» TASK GOAL
Transcribe, without any change, the lines of the material from its first line through the line containing "export const myFeature", inclusive.

» Stored entries
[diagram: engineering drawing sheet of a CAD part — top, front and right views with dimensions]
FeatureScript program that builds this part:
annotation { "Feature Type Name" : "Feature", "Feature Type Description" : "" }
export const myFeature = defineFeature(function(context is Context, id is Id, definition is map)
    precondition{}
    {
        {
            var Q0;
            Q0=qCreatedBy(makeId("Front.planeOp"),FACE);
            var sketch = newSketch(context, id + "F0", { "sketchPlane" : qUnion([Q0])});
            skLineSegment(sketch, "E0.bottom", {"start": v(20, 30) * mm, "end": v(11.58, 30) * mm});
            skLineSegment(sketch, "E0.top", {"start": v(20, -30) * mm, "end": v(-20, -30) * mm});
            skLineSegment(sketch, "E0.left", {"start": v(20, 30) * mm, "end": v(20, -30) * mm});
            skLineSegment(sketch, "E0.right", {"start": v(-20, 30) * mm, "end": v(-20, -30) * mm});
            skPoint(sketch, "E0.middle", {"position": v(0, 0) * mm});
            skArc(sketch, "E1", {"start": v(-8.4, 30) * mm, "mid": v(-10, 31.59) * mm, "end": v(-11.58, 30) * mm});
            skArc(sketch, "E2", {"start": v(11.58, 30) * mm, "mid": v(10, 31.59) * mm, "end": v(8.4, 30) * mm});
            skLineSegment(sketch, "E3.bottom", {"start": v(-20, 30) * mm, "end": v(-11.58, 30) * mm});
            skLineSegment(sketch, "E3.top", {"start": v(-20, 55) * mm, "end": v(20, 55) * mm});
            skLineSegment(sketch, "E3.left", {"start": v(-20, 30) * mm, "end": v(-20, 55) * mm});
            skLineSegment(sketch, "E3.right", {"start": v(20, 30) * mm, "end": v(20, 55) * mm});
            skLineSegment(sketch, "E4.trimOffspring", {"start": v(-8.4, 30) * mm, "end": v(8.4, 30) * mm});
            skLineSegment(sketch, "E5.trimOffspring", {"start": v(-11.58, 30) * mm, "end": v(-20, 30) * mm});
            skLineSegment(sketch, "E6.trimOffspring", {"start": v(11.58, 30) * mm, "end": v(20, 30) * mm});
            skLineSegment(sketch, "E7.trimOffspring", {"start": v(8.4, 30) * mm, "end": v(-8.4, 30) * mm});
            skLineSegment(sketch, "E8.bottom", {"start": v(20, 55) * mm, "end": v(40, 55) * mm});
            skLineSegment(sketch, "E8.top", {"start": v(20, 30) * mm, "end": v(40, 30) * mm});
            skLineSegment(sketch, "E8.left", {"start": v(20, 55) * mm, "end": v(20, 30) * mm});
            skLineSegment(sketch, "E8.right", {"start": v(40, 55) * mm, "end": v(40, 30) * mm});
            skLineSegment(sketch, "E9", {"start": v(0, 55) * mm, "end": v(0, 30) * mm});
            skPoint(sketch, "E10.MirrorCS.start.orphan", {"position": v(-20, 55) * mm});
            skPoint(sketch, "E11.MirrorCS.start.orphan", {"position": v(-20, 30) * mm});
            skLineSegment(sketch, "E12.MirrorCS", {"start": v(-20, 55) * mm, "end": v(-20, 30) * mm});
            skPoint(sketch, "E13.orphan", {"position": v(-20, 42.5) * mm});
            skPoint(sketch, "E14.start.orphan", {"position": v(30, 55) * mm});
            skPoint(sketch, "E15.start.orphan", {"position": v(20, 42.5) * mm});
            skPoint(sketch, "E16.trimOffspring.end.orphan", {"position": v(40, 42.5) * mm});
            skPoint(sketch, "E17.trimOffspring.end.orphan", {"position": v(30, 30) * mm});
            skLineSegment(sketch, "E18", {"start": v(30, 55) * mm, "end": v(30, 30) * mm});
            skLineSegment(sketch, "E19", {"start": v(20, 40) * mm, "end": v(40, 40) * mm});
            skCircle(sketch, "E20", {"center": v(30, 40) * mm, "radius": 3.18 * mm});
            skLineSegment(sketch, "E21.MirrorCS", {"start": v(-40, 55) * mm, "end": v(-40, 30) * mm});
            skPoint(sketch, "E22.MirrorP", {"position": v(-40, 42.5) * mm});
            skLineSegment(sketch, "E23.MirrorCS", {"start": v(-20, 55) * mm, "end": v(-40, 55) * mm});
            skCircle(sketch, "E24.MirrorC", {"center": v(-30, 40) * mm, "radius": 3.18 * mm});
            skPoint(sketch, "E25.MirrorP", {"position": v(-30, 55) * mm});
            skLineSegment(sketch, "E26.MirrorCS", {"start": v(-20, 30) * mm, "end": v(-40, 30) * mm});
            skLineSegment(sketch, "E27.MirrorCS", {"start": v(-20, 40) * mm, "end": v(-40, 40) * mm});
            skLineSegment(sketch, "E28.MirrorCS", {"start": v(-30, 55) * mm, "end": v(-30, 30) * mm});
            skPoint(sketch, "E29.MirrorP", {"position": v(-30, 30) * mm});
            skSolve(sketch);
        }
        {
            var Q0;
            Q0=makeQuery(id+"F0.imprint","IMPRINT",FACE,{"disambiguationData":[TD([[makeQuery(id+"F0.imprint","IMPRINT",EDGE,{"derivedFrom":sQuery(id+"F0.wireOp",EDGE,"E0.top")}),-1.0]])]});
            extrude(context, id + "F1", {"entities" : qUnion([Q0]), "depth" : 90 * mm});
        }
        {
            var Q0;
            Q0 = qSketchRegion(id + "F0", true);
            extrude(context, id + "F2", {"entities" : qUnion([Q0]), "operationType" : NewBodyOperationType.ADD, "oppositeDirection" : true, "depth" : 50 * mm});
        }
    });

» TASK SOLUTION
[diagram: engineering drawing sheet of a CAD part — top, front and right views with dimensions]
FeatureScript program that builds this part:
annotation { "Feature Type Name" : "Feature", "Feature Type Description" : "" }
export const myFeature = defineFeature(function(context is Context, id is Id, definition is map)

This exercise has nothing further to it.